Tuesday 5 June 2012

"Arise, Sir Knight!"

History is littered with awe-inspiring individuals who by their courage and conviction have altered the course of human civilisation - for good or ill. Examples are too many to name but think for instance of Martin Luther, William Wilberforce, Herr Hitler, Christopher Colombus, Oliver Cromwell, Charles Darwin, William Tyndale, Albert Einstein, Henry VIII, William the Conqueror and so on. One could also argue that on this weekend (as we celebrate Queen Elizabeth's Diamond Jubilee) the abdication by Edward VIII was a courageous act that altered the course of British/world history. The power of one person (or a group of persons) to impact the course of history is something we find time and time again in the history books. All this said, we would be fools to ignore/fail to recognize, the one King, whose reign has had the most impact on the life of mankind on earth...
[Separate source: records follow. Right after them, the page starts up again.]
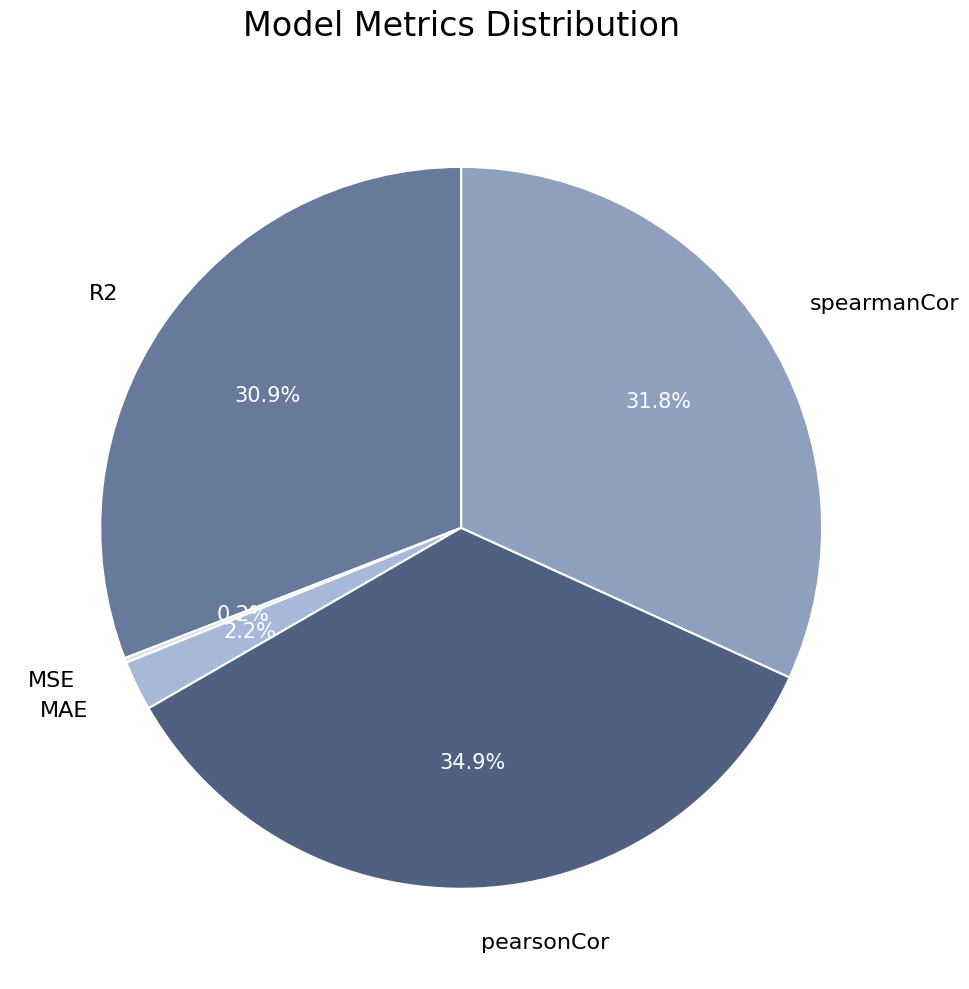

Combined, do spearmanCor and MAE account for over 50%?

No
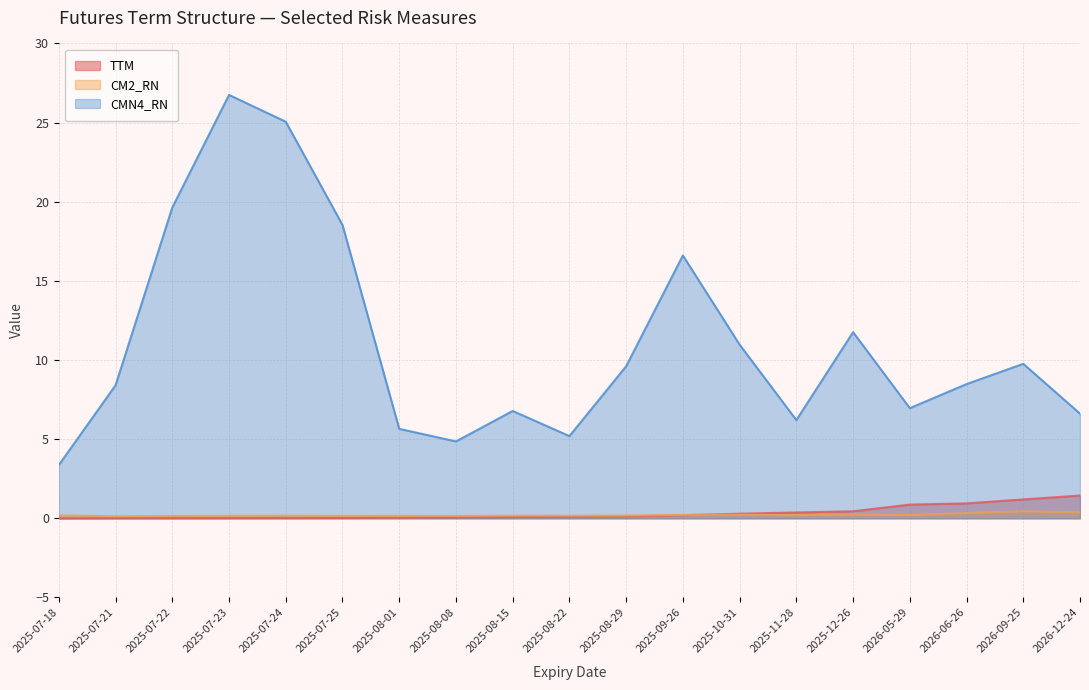

Reading left to right, extract all data points from this chart.

TTM: 0.0	0.0	0.0	0.0	0.0	0.0	0.0	0.1	0.1	0.1	0.1	0.2	0.3	0.4	0.4	0.9	0.9	1.2	1.4
CM2_RN: 0.2	0.1	0.1	0.2	0.2	0.2	0.2	0.2	0.2	0.2	0.2	0.2	0.2	0.2	0.2	0.2	0.3	0.4	0.4
CMN4_RN: 3.4	8.4	19.6	26.7	25.1	18.5	5.7	4.9	6.8	5.2	9.6	16.6	11.0	6.2	11.8	7.0	8.5	9.8	6.6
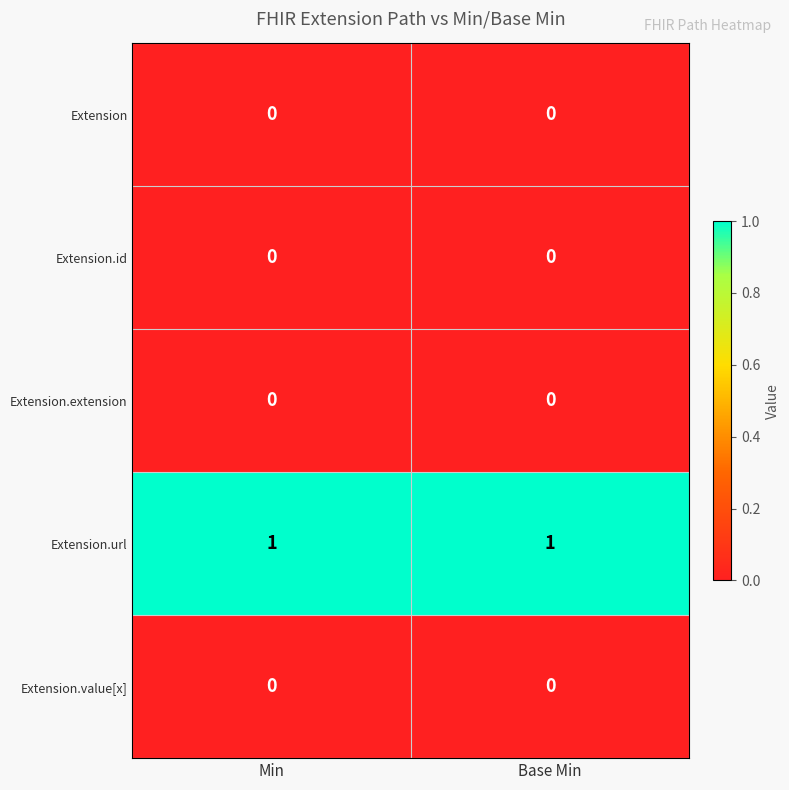

How many series are shown in this chart?

5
He was born in an obscure village, 
            the son of a peasant woman.
He grew up in another village, 
            where he worked in a carpenter's shop until he was thirty. 
Then for three years he became a wandering preacher.


He never wrote a book. 
He never held an office. 
He never had a family or owned a house. 
He didn't go to college. 
He never visited a big city. 
He never travelled two hundred miles from the place where he was born. 
He did none of those things one usually associates with greatness.
He had no credentials but himself.


He was only thirty-three when the tide of public opinion turned against him. 
His friends ran away. 
He was turned over to his enemies and went through a mockery of a trial. 
He was executed by the state. 
While he was dying, his executioners gambled for his clothing, 
           the only property he had on earth. 
When he was dead he was laid in a borrowed grave through the pity of a friend.


Twenty centuries have come and gone, 
and today 
          he is the central figure of the human race and the leader of mankind's progress. 


All the armies that ever marched, 
all the navies that ever sailed,
all the parliaments that ever sat, 
all the kings that ever reigned, put together, 
have not affected the life of man on this earth as much as that One Solitary Life.